I say Shemoneh Esreh three times a day. Unless it’s Shabbos, in which case I say it four times. But when it’s Pesach time and we switch over to “v’sein brachah,” the number of Shemoneh Esrehs I force upon myself can easily hit double digits.
Hi, my name is Isaac, and I have OCD.
I grinned when I read the author of this past week’s Know This column describing herself hunting down people she had possibly insulted to collect the requisite mechilah. I’d been there. I’d also been awake at two a.m. on Friday nights, poring over a sefer on hilchos Shabbos, trying to reassure myself that I was not, in fact, chayav kareis. It was easy enough to find the spot in the sefer I was looking for. I’d looked up the same thing the week before.

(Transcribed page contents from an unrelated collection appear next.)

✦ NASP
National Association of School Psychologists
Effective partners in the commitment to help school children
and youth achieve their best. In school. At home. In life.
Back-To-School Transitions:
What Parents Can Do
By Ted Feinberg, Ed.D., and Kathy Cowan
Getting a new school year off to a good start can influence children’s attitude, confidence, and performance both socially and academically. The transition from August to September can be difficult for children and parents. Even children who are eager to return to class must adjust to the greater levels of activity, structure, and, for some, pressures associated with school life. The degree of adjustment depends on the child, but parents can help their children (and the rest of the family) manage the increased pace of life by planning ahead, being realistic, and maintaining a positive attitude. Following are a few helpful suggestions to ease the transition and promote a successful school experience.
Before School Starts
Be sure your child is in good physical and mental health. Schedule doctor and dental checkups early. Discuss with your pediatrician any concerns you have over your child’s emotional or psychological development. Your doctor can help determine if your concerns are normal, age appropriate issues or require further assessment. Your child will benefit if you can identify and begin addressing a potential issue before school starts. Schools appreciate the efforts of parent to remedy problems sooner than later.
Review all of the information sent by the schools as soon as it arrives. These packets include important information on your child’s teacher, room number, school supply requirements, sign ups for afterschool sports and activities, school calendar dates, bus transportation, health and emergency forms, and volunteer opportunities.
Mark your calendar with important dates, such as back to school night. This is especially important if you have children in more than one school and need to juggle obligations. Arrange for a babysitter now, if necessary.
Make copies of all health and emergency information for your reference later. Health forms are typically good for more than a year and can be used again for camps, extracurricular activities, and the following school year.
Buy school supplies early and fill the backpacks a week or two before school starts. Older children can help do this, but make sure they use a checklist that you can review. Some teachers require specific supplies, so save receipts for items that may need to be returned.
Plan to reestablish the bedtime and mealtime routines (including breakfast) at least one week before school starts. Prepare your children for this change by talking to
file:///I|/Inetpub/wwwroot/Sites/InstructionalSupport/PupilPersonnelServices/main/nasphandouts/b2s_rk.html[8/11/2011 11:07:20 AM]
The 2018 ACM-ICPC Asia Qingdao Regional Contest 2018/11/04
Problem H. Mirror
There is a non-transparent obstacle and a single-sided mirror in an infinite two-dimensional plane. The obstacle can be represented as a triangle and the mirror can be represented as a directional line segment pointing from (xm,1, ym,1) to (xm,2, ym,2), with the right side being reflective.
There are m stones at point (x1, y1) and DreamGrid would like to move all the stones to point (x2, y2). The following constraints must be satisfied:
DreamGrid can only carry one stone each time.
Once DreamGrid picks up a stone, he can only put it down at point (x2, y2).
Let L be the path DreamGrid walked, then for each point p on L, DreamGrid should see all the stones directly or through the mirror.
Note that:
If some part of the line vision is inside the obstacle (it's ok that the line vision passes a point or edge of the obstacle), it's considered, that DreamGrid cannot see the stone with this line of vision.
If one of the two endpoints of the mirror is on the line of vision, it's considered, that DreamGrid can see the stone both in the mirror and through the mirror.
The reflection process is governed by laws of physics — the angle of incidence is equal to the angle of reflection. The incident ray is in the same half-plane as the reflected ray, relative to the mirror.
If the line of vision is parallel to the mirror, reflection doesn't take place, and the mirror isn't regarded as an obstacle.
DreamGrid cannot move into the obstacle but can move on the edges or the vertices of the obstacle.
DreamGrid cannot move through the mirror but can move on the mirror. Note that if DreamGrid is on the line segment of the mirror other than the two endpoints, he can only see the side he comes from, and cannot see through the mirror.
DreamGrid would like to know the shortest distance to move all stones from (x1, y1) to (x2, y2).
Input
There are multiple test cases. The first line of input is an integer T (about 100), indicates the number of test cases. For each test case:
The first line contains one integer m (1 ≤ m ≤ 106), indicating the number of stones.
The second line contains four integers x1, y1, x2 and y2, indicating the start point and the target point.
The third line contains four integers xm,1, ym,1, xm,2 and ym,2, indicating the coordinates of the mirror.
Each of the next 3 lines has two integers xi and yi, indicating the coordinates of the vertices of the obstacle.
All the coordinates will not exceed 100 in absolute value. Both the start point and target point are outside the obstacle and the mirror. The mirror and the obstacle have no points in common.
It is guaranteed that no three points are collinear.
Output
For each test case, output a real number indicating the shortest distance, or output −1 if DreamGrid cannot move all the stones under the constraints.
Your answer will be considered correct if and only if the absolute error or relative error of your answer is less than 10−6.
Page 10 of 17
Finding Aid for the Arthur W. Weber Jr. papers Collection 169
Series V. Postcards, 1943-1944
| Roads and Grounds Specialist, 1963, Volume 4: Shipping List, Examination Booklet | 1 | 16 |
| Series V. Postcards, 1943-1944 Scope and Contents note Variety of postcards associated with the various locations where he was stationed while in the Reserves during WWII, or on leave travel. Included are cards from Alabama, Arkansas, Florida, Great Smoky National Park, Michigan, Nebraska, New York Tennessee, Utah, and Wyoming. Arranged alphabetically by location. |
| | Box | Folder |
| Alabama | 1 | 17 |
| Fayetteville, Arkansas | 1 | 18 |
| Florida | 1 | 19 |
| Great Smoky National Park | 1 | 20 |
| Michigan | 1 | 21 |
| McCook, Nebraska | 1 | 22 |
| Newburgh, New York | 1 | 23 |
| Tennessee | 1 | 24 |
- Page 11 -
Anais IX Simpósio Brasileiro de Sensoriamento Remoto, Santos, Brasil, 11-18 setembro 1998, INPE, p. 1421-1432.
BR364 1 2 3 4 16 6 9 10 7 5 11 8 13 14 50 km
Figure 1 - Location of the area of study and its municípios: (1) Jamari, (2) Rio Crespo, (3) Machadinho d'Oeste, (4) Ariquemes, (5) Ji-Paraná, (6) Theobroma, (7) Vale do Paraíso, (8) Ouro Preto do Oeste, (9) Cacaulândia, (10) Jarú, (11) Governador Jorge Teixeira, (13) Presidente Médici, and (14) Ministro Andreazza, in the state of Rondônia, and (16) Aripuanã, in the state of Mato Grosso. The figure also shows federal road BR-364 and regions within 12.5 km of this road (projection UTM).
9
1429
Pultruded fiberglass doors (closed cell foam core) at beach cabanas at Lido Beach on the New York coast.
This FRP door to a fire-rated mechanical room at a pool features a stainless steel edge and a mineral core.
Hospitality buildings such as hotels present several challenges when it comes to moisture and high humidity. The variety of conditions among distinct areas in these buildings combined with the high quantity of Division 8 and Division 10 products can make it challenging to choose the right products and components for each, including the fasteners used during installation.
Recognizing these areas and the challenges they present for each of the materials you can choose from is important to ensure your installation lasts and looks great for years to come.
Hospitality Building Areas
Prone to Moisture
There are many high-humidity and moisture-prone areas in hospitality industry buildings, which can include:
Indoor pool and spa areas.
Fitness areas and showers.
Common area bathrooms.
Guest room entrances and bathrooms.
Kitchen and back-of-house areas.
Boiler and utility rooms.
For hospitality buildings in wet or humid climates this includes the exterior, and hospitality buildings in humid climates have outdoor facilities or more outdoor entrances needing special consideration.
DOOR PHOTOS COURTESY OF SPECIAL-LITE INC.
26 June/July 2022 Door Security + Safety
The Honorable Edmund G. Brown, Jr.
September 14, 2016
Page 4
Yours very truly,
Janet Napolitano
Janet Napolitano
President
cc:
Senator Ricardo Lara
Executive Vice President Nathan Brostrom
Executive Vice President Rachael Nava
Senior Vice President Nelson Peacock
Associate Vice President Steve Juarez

Tefillin! Tefillin were a wonderful little spot of daily misery. Tefillin, as you may or may not know, require a certain level of precision — the box should be resting on the downward curve of the muscle, and the wraps must encircle the arm a specific number of times. I was awake a good 20 minutes earlier than the other guys in my dorm room to ensure I had enough time to put on my tefillin, take them off, put them on again, decide they were just right, begin praying, realize that they weren’t even close to just right, take them off again, put them back on etc.